Tentunya yang paling asik saat itu menurut saya adalah momen ketika batal puasa. Ketika saya melangkahkan kaki ke dalam rumah makan yang ditutup hordeng/korden, biasanya saya akan segera menyapu seluruh ruangan untuk melihat, adakah muka-muka familiar yang saya kenal dan sedang batal seperti saya saat itu.
Selain itu menolak ajakan batal dari teman selepas ngampus juga menjadi sebuah kegiatan rutin yang saya rindukan. Rasanya jika saya bisa menolak ajakan tersebut dan bisa berpuasa secara full ada kebanggaan tersendiri, selain itu hal tersebut juga terasa menajdi validasi jika diceritakan oleh yang mengajak ke teman-teman lain, saya serasa divalidasi sebagai orang paling alim di tongkrongan, walaupun shalat tarawih masih kabur-kaburan.
Meskipun nggak bisa dipungkiri, berpuasa di rumah terasa lebih hangat dan mudah, apalagi dilakukan dengan keluarga.
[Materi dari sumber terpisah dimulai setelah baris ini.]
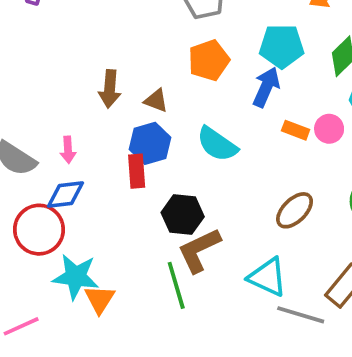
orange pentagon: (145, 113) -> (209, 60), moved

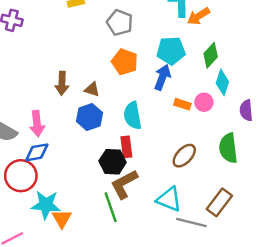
orange pentagon: (209, 60) -> (125, 62), turned -30
cyan semicircle: (217, 144) -> (133, 116), turned 48
pink arrow: (68, 150) -> (37, 124), size x1.5
red rectangle: (137, 171) -> (126, 147), moved

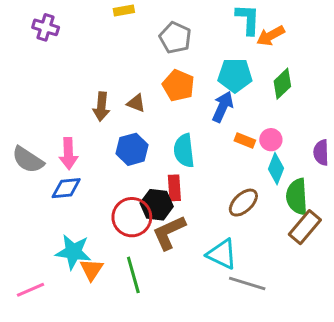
cyan diamond: (222, 82) -> (276, 169), moved
brown triangle: (92, 89) -> (136, 103), moved
red circle: (21, 176) -> (132, 217), moved
brown rectangle: (219, 202) -> (305, 227), moved
green line: (111, 207) -> (133, 275), moved

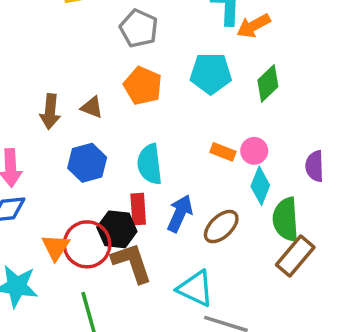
blue arrow: (223, 107) -> (180, 213), moved
brown L-shape: (169, 232) -> (132, 263), turned 96
orange triangle: (92, 270) -> (56, 247), moved

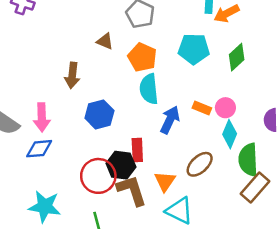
brown triangle: (92, 107) -> (105, 41), moved
cyan semicircle: (150, 164) -> (149, 89), moved
blue arrow: (180, 213) -> (170, 120), moved
orange triangle: (56, 247) -> (165, 181), moved

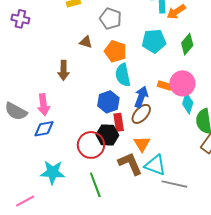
pink circle: (225, 108) -> (182, 83), size x1.6
blue hexagon: (99, 114) -> (108, 102), moved
brown ellipse: (200, 164) -> (141, 114), moved
brown L-shape: (132, 190) -> (130, 164), moved

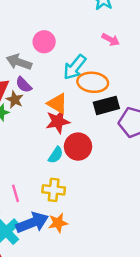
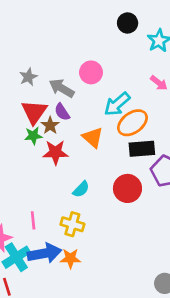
orange ellipse: (93, 82) -> (132, 123), turned -52
red star: (58, 121) -> (55, 152), moved
red circle: (78, 147) -> (127, 188), moved

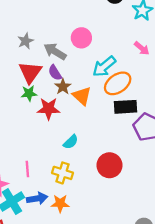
brown star: (50, 125) -> (63, 87), moved
red circle: (127, 188) -> (109, 165), moved
blue arrow: (44, 253) -> (37, 198), size x0.7

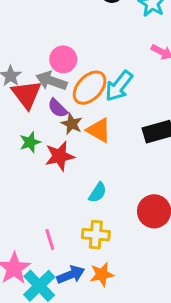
pink circle: (81, 38) -> (63, 59), moved
red triangle: (30, 72) -> (27, 94), moved
orange ellipse: (118, 83) -> (90, 88), moved

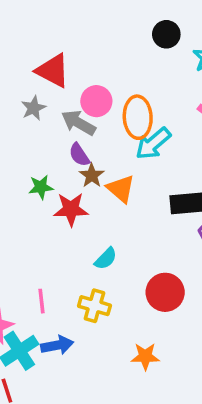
orange ellipse: (90, 88) -> (138, 117), moved, turned -57
red triangle: (27, 94) -> (53, 71), moved, turned -36
orange star: (102, 274) -> (145, 356), moved

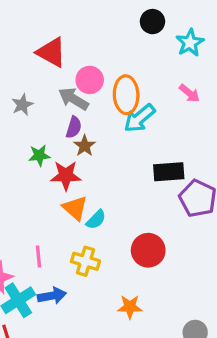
gray star: (33, 108) -> (22, 105), moved
purple semicircle: (79, 155) -> (74, 127), turned -130
orange triangle: (121, 189) -> (75, 208), moved

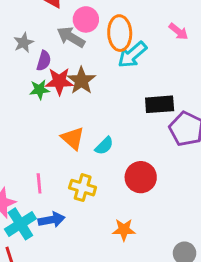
purple semicircle: (74, 127) -> (44, 61), moved
brown star: (85, 146) -> (81, 81), size x1.4
red star: (66, 175) -> (59, 81), moved
cyan semicircle: (96, 220) -> (104, 146), moved

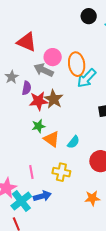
green star: (39, 90) -> (38, 126), moved

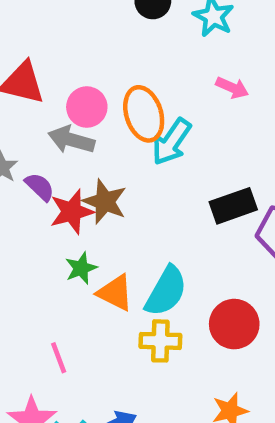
purple semicircle: (27, 88) -> (40, 187), turned -48
cyan semicircle: (73, 142) -> (166, 291), size x1.6
pink line: (31, 172) -> (59, 358), moved
yellow cross: (61, 172) -> (160, 341), moved

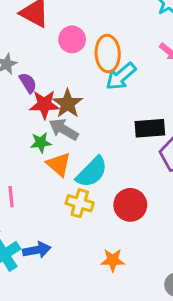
gray arrow: (71, 140) -> (64, 129), moved

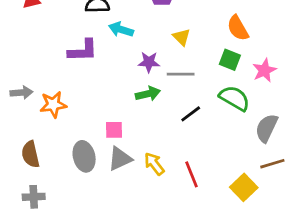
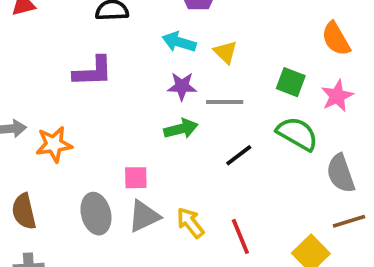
orange semicircle: (238, 28) -> (336, 39), moved
cyan arrow: (121, 29) -> (179, 42), moved
gray semicircle: (266, 128) -> (341, 173), turned -44

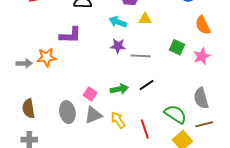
yellow triangle: (225, 52) -> (145, 19), moved, turned -48
green arrow: (181, 129) -> (119, 89), moved
green semicircle: (297, 134) -> (175, 114), moved
orange star: (54, 144) -> (46, 57), moved
pink square: (136, 178) -> (90, 94), turned 32

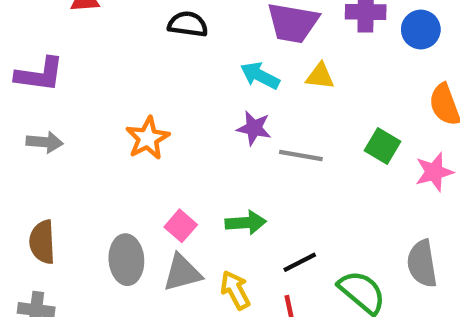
purple L-shape: (70, 35) -> (40, 75), moved
orange star: (46, 57) -> (148, 138), moved, turned -30
black line: (146, 85) -> (300, 262), moved

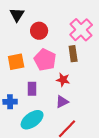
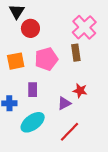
red circle: (39, 31) -> (30, 28), moved
pink pentagon: (45, 60) -> (46, 59), turned 30
red star: (63, 80) -> (80, 91), moved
Puasa di tempat perantauan selalu punya tempat tersendiri di hati saya. Bahkan perasaan saya terenyuh ketika tahu tahun kemarin, lokasi kampus saya sangat sepi karena para mahasiswa harus belajar di rumah karena pandemi.
Nggak ada lagi kerumunan dan mahasiswa yang berjibaku mencari takjil di sore hari atau berkerumun mencari lauk sahur pagi-pagi buta. Semoga, nanti setelah pandemi, semua bisa berjalan normal, mungkin saya akan melakukan hal ini, berpuasa beberapa hari di daerah kampus, meskipun sudah nggak ada teman kost dan rekan sejawat yang sudah mulai lulus satu-satu.